Shopify shares plunge after report questions operations
VANCOUVER — Shopify Inc. shares plunged more than 11 per cent Wednesday after a short-seller report alleged the e-commerce platform is overvalued and operates outside the law.
“This is not an $11-billion company,” said Andrew Left, managing editor at stock commentary website Citron Research, in a video in which he says Shopify’s business model does not comply with guidelines set by the U.S. Federal Trade Commission.
The company “has mastered the good ol’ get-rich-quick scheme,” he said, comparing its practices to those of Herbalife, which recently settled with the FTC for $200 million US and made structural changes after claiming members could “quit their job” upon joining the company.
Left, an activist short-seller whose previous Citron Research reports moved the direction of shares for the likes of Valeant and BlackBerry, said the stock should be closer to $60 US, prior to any potential involvement by the FTC.

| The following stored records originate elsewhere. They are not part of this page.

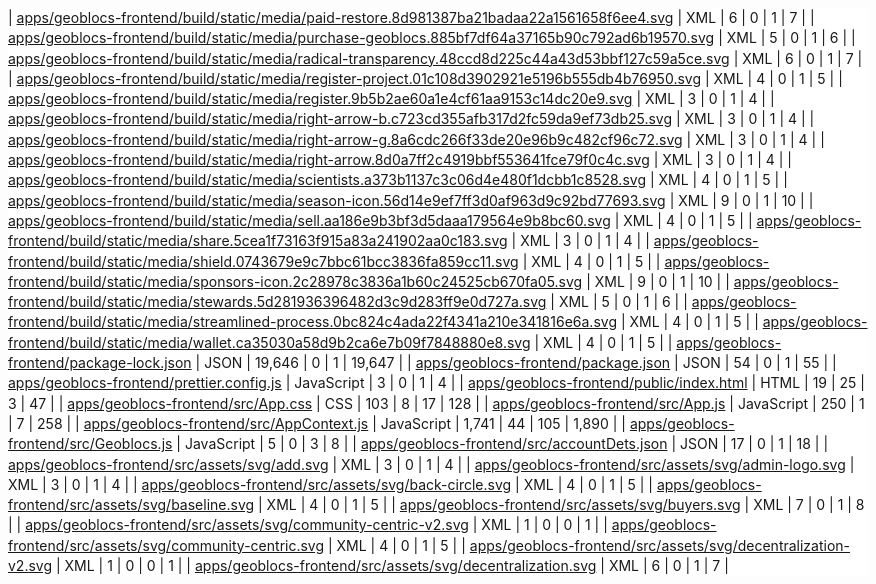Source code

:| [apps/geoblocs-frontend/build/static/media/paid-restore.8d981387ba21badaa22a1561658f6ee4.svg](/apps/geoblocs-frontend/build/static/media/paid-restore.8d981387ba21badaa22a1561658f6ee4.svg) | XML | 6 | 0 | 1 | 7 |
| [apps/geoblocs-frontend/build/static/media/purchase-geoblocs.885bf7df64a37165b90c792ad6b19570.svg](/apps/geoblocs-frontend/build/static/media/purchase-geoblocs.885bf7df64a37165b90c792ad6b19570.svg) | XML | 5 | 0 | 1 | 6 |
| [apps/geoblocs-frontend/build/static/media/radical-transparency.48ccd8d225c44a43d53bbf127c59a5ce.svg](/apps/geoblocs-frontend/build/static/media/radical-transparency.48ccd8d225c44a43d53bbf127c59a5ce.svg) | XML | 6 | 0 | 1 | 7 |
| [apps/geoblocs-frontend/build/static/media/register-project.01c108d3902921e5196b555db4b76950.svg](/apps/geoblocs-frontend/build/static/media/register-project.01c108d3902921e5196b555db4b76950.svg) | XML | 4 | 0 | 1 | 5 |
| [apps/geoblocs-frontend/build/static/media/register.9b5b2ae60a1e4cf61aa9153c14dc20e9.svg](/apps/geoblocs-frontend/build/static/media/register.9b5b2ae60a1e4cf61aa9153c14dc20e9.svg) | XML | 3 | 0 | 1 | 4 |
| [apps/geoblocs-frontend/build/static/media/right-arrow-b.c723cd355afb317d2fc59da9ef73db25.svg](/apps/geoblocs-frontend/build/static/media/right-arrow-b.c723cd355afb317d2fc59da9ef73db25.svg) | XML | 3 | 0 | 1 | 4 |
| [apps/geoblocs-frontend/build/static/media/right-arrow-g.8a6cdc266f33de20e96b9c482cf96c72.svg](/apps/geoblocs-frontend/build/static/media/right-arrow-g.8a6cdc266f33de20e96b9c482cf96c72.svg) | XML | 3 | 0 | 1 | 4 |
| [apps/geoblocs-frontend/build/static/media/right-arrow.8d0a7ff2c4919bbf553641fce79f0c4c.svg](/apps/geoblocs-frontend/build/static/media/right-arrow.8d0a7ff2c4919bbf553641fce79f0c4c.svg) | XML | 3 | 0 | 1 | 4 |
| [apps/geoblocs-frontend/build/static/media/scientists.a373b1137c3c06d4e480f1dcbb1c8528.svg](/apps/geoblocs-frontend/build/static/media/scientists.a373b1137c3c06d4e480f1dcbb1c8528.svg) | XML | 4 | 0 | 1 | 5 |
| [apps/geoblocs-frontend/build/static/media/season-icon.56d14e9ef7ff3d0af963d9c92bd77693.svg](/apps/geoblocs-frontend/build/static/media/season-icon.56d14e9ef7ff3d0af963d9c92bd77693.svg) | XML | 9 | 0 | 1 | 10 |
| [apps/geoblocs-frontend/build/static/media/sell.aa186e9b3bf3d5daaa179564e9b8bc60.svg](/apps/geoblocs-frontend/build/static/media/sell.aa186e9b3bf3d5daaa179564e9b8bc60.svg) | XML | 4 | 0 | 1 | 5 |
| [apps/geoblocs-frontend/build/static/media/share.5cea1f73163f915a83a241902aa0c183.svg](/apps/geoblocs-frontend/build/static/media/share.5cea1f73163f915a83a241902aa0c183.svg) | XML | 3 | 0 | 1 | 4 |
| [apps/geoblocs-frontend/build/static/media/shield.0743679e9c7bbc61bcc3836fa859cc11.svg](/apps/geoblocs-frontend/build/static/media/shield.0743679e9c7bbc61bcc3836fa859cc11.svg) | XML | 4 | 0 | 1 | 5 |
| [apps/geoblocs-frontend/build/static/media/sponsors-icon.2c28978c3836a1b60c24525cb670fa05.svg](/apps/geoblocs-frontend/build/static/media/sponsors-icon.2c28978c3836a1b60c24525cb670fa05.svg) | XML | 9 | 0 | 1 | 10 |
| [apps/geoblocs-frontend/build/static/media/stewards.5d281936396482d3c9d283ff9e0d727a.svg](/apps/geoblocs-frontend/build/static/media/stewards.5d281936396482d3c9d283ff9e0d727a.svg) | XML | 5 | 0 | 1 | 6 |
| [apps/geoblocs-frontend/build/static/media/streamlined-process.0bc824c4ada22f4341a210e341816e6a.svg](/apps/geoblocs-frontend/build/static/media/streamlined-process.0bc824c4ada22f4341a210e341816e6a.svg) | XML | 4 | 0 | 1 | 5 |
| [apps/geoblocs-frontend/build/static/media/wallet.ca35030a58d9b2ca6e7b09f7848880e8.svg](/apps/geoblocs-frontend/build/static/media/wallet.ca35030a58d9b2ca6e7b09f7848880e8.svg) | XML | 4 | 0 | 1 | 5 |
| [apps/geoblocs-frontend/package-lock.json](/apps/geoblocs-frontend/package-lock.json) | JSON | 19,646 | 0 | 1 | 19,647 |
| [apps/geoblocs-frontend/package.json](/apps/geoblocs-frontend/package.json) | JSON | 54 | 0 | 1 | 55 |
| [apps/geoblocs-frontend/prettier.config.js](/apps/geoblocs-frontend/prettier.config.js) | JavaScript | 3 | 0 | 1 | 4 |
| [apps/geoblocs-frontend/public/index.html](/apps/geoblocs-frontend/public/index.html) | HTML | 19 | 25 | 3 | 47 |
| [apps/geoblocs-frontend/src/App.css](/apps/geoblocs-frontend/src/App.css) | CSS | 103 | 8 | 17 | 128 |
| [apps/geoblocs-frontend/src/App.js](/apps/geoblocs-frontend/src/App.js) | JavaScript | 250 | 1 | 7 | 258 |
| [apps/geoblocs-frontend/src/AppContext.js](/apps/geoblocs-frontend/src/AppContext.js) | JavaScript | 1,741 | 44 | 105 | 1,890 |
| [apps/geoblocs-frontend/src/Geoblocs.js](/apps/geoblocs-frontend/src/Geoblocs.js) | JavaScript | 5 | 0 | 3 | 8 |
| [apps/geoblocs-frontend/src/accountDets.json](/apps/geoblocs-frontend/src/accountDets.json) | JSON | 17 | 0 | 1 | 18 |
| [apps/geoblocs-frontend/src/assets/svg/add.svg](/apps/geoblocs-frontend/src/assets/svg/add.svg) | XML | 3 | 0 | 1 | 4 |
| [apps/geoblocs-frontend/src/assets/svg/admin-logo.svg](/apps/geoblocs-frontend/src/assets/svg/admin-logo.svg) | XML | 3 | 0 | 1 | 4 |
| [apps/geoblocs-frontend/src/assets/svg/back-circle.svg](/apps/geoblocs-frontend/src/assets/svg/back-circle.svg) | XML | 4 | 0 | 1 | 5 |
| [apps/geoblocs-frontend/src/assets/svg/baseline.svg](/apps/geoblocs-frontend/src/assets/svg/baseline.svg) | XML | 4 | 0 | 1 | 5 |
| [apps/geoblocs-frontend/src/assets/svg/buyers.svg](/apps/geoblocs-frontend/src/assets/svg/buyers.svg) | XML | 7 | 0 | 1 | 8 |
| [apps/geoblocs-frontend/src/assets/svg/community-centric-v2.svg](/apps/geoblocs-frontend/src/assets/svg/community-centric-v2.svg) | XML | 1 | 0 | 0 | 1 |
| [apps/geoblocs-frontend/src/assets/svg/community-centric.svg](/apps/geoblocs-frontend/src/assets/svg/community-centric.svg) | XML | 4 | 0 | 1 | 5 |
| [apps/geoblocs-frontend/src/assets/svg/decentralization-v2.svg](/apps/geoblocs-frontend/src/assets/svg/decentralization-v2.svg) | XML | 1 | 0 | 0 | 1 |
| [apps/geoblocs-frontend/src/assets/svg/decentralization.svg](/apps/geoblocs-frontend/src/assets/svg/decentralization.svg) | XML | 6 | 0 | 1 | 7 |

He questions how many of the 500,000 businesses Shopify says it powers are legitimate.
He alleges Shopify’s partners recruit merchants by wooing them with promises of selfemployment and million-dollar incomes. Left points to content on Shopify’s website and social media, such as a statement that 2,700 people become millionaires daily and a sample resignation letter.
Shopify spokeswoman Sheryl So said in an email that the company “does not have a comment on Citron Research.”
The FTC’s acting director of public affairs, Peter Kaplan, said in an email that the commission’s policy is not to comment on specific companies and/or allegations.
Shopify’s stock fell $16.75 or 11.5 per cent, to $128.95 on the Toronto Stock Exchange, and $13.51 US, or 11.57 per cent, to $103.30 US on the New York Stock Exchange.
Other analysts had previously questioned the company’s high valuation.
It first went public on both Bay and Wall Streets in a dual initial public offering in May 2015, when it raised a larger-than-expected $131 million US.